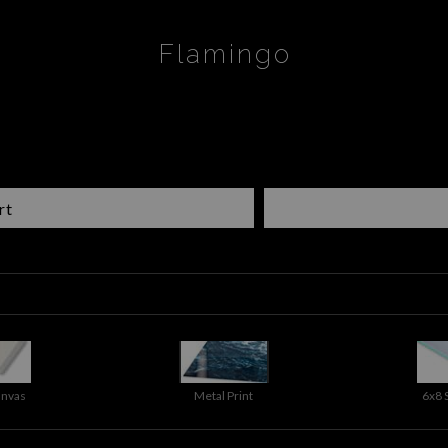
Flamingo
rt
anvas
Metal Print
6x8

--

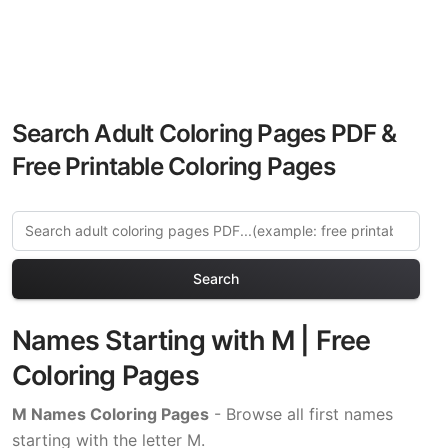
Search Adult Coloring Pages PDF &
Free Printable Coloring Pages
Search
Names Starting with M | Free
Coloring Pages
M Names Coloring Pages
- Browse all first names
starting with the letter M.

* * *

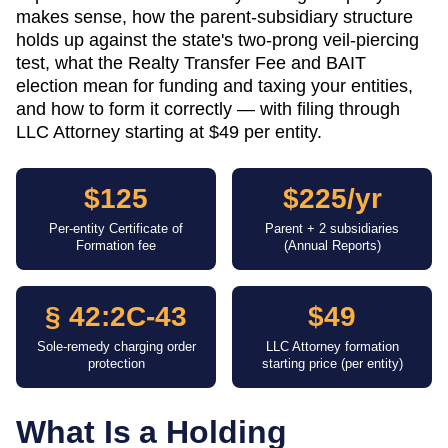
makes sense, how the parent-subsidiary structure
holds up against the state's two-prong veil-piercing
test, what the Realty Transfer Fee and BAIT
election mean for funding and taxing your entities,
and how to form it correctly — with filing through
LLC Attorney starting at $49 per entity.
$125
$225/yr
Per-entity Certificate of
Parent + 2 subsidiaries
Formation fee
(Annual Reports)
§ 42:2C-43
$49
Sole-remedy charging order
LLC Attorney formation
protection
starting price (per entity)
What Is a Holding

Brief. Retype exactly, and only, the lines above from the one where "election mean for" occurs up to and including the one where "What Is a Holding" occurs.

Written reply.
election mean for funding and taxing your entities,
and how to form it correctly — with filing through
LLC Attorney starting at $49 per entity.
$125
$225/yr
Per-entity Certificate of
Parent + 2 subsidiaries
Formation fee
(Annual Reports)
§ 42:2C-43
$49
Sole-remedy charging order
LLC Attorney formation
protection
starting price (per entity)
What Is a Holding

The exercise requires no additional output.